The character generalizes from the body to "source / origin". Anything you came from is your "mother": 母校 (mǔxiào / bokō, alma mater — "mother school"), 母国 (mǔguó / bokoku, motherland), 母语 (mǔyǔ / bogo, mother tongue), 字母 (zìmǔ / jibo, alphabet — "letter mothers"). Notice the metaphor matches English exactly — "mother tongue", "alma mater" (Latin for "nourishing mother") — a near-universal pattern across cultures.
Mandarin: mǔ, dipping 3rd tone. 母亲 (mǔqīn, mother — formal), 母女 (mǔnǚ, mother and daughter), 父母 (fùmǔ, parents). Spoken Mandarin uses 妈妈 (māma) for "mom" in everyday speech.

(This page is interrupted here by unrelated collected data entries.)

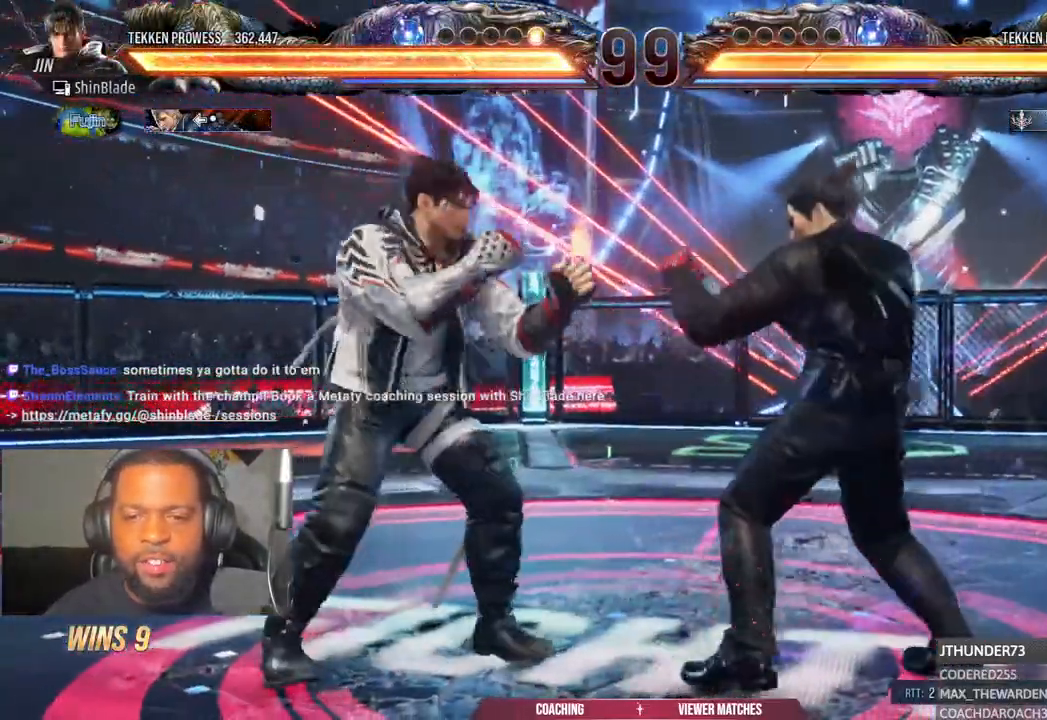
{"buttons": ["DPAD_LEFT"], "left_stick": "center", "right_stick": "center"}
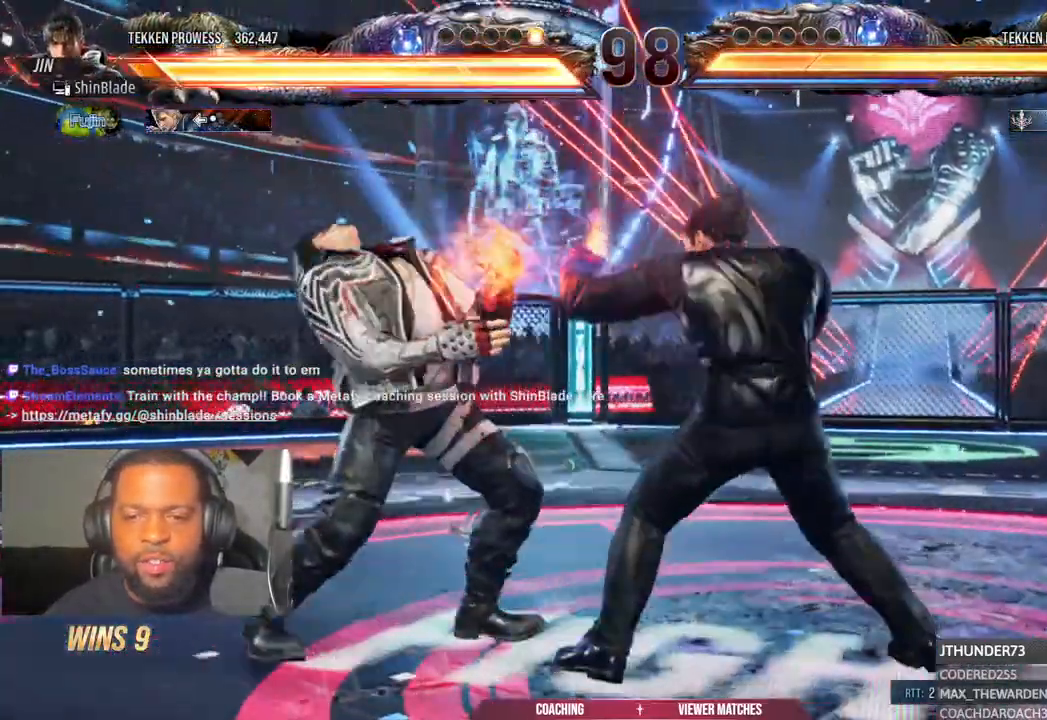
{"buttons": ["DPAD_DOWN", "DPAD_LEFT"], "left_stick": "center", "right_stick": "center", "events": [[150, "DPAD_DOWN", "down"]]}
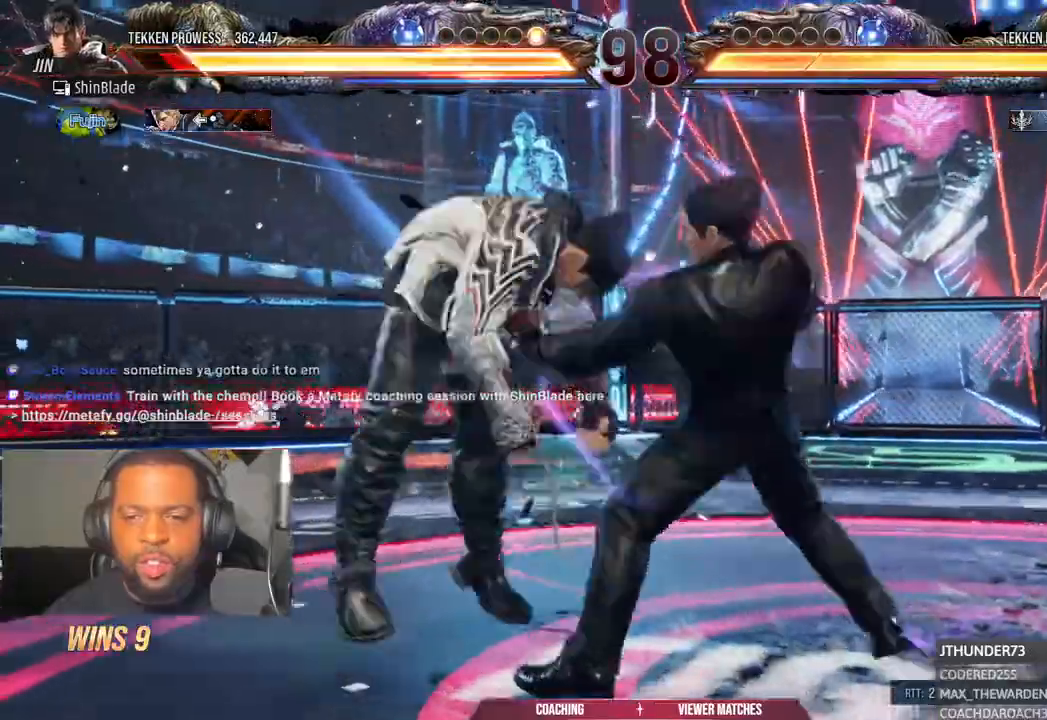
{"buttons": ["DPAD_LEFT"], "left_stick": "center", "right_stick": "center"}
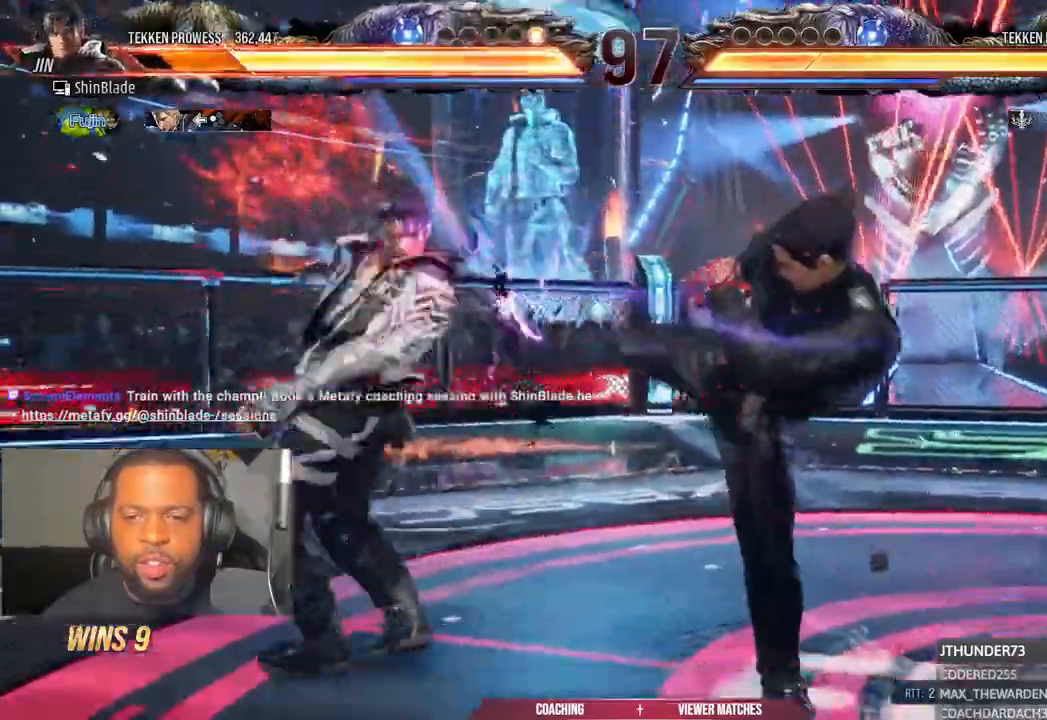
{"buttons": ["DPAD_LEFT"], "left_stick": "center", "right_stick": "center"}
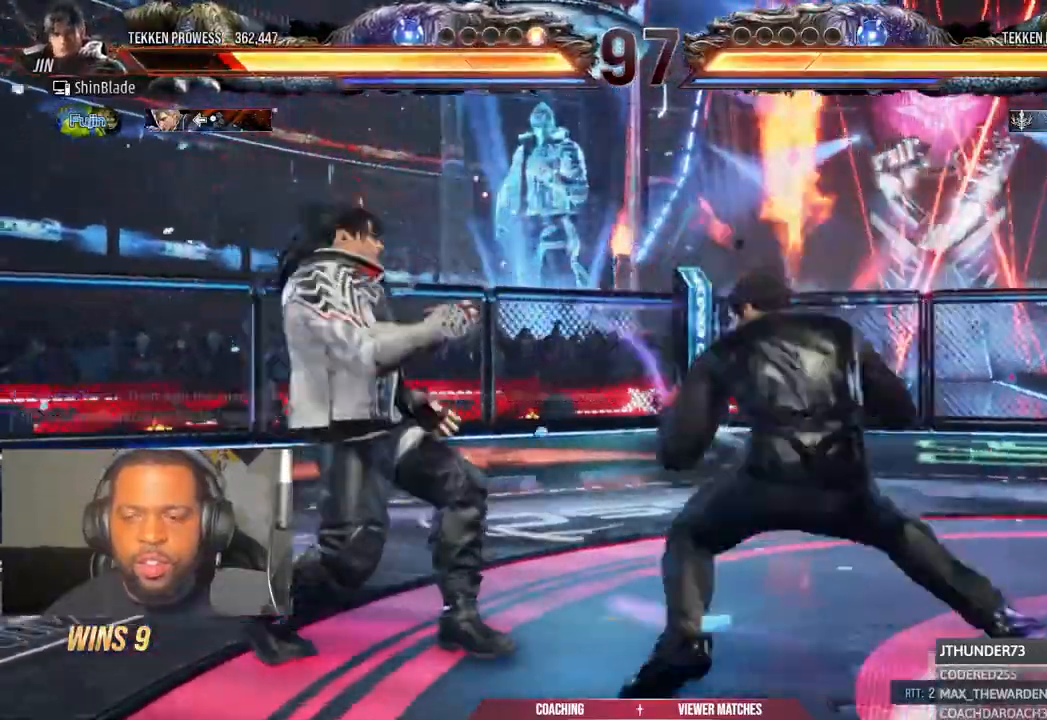
{"buttons": ["DPAD_LEFT"], "left_stick": "center", "right_stick": "center", "events": [[117, "DPAD_DOWN", "down"], [117, "R2", "down"], [283, "R2", "up"], [300, "DPAD_DOWN", "up"]]}
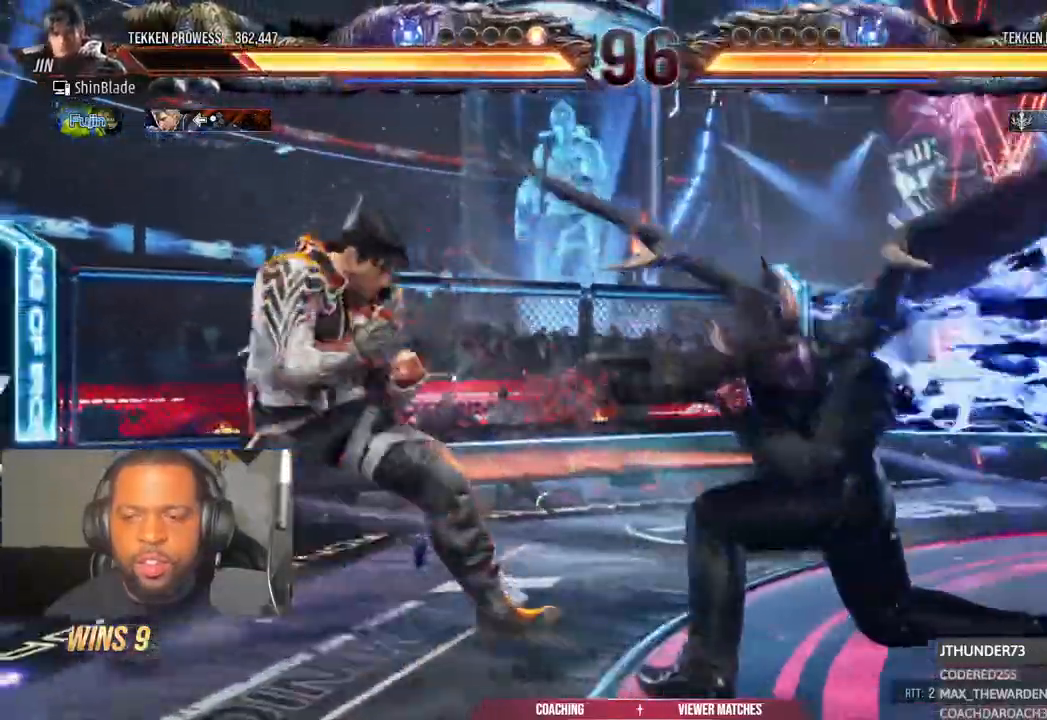
{"buttons": ["DPAD_LEFT"], "left_stick": "center", "right_stick": "center", "events": [[33, "DPAD_LEFT", "up"], [67, "R2", "down"], [117, "DPAD_LEFT", "down"], [150, "R2", "up"], [217, "DPAD_LEFT", "up"], [267, "DPAD_LEFT", "down"], [417, "DPAD_DOWN", "down"], [483, "DPAD_DOWN", "up"]]}
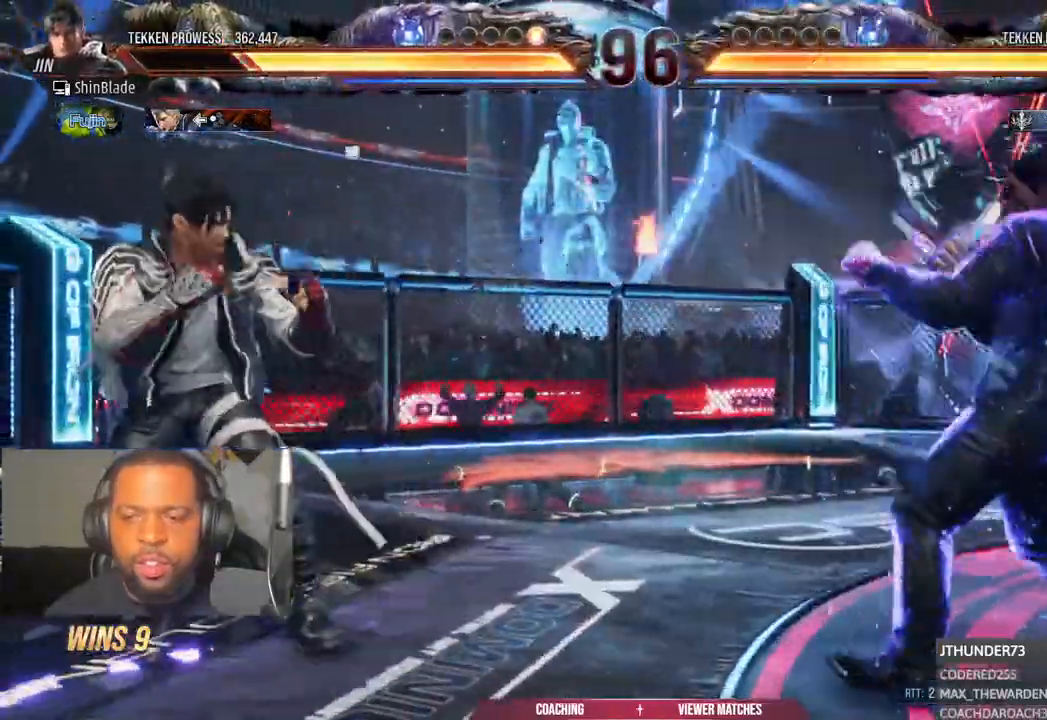
{"buttons": ["DPAD_LEFT"], "left_stick": "center", "right_stick": "center"}
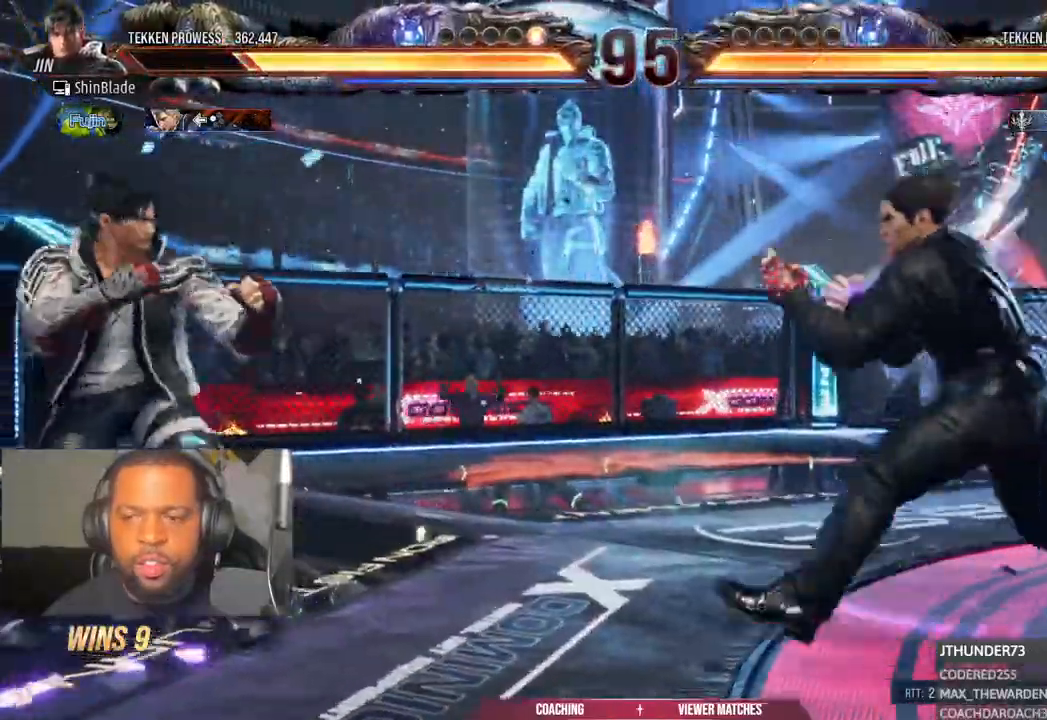
{"buttons": ["TRIANGLE", "DPAD_RIGHT"], "left_stick": "center", "right_stick": "center", "events": [[17, "DPAD_DOWN", "down"], [50, "DPAD_LEFT", "up"], [83, "DPAD_DOWN", "up"], [183, "DPAD_DOWN", "down"], [283, "DPAD_DOWN", "up"], [383, "DPAD_RIGHT", "down"], [500, "TRIANGLE", "down"]]}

Japanese repeats the same humble/polite split as 父. Self-referential humble: 母 (haha, kun-reading) — "うちの母は..." for your own mother. Polite/addressing: お母さん (okāsan) — for others' mothers or addressing your own. Familiar: 母さん (kāsan), and ママ (mama) for small children. On-reading ボ (bo) in 父母 (fubo, parents), 母校 (bokō, alma mater).
The character shows up as a phonetic in 海 (sea — water + mother) and 毎 (every — meaning "every birth/origin"), preserving the "source" metaphor.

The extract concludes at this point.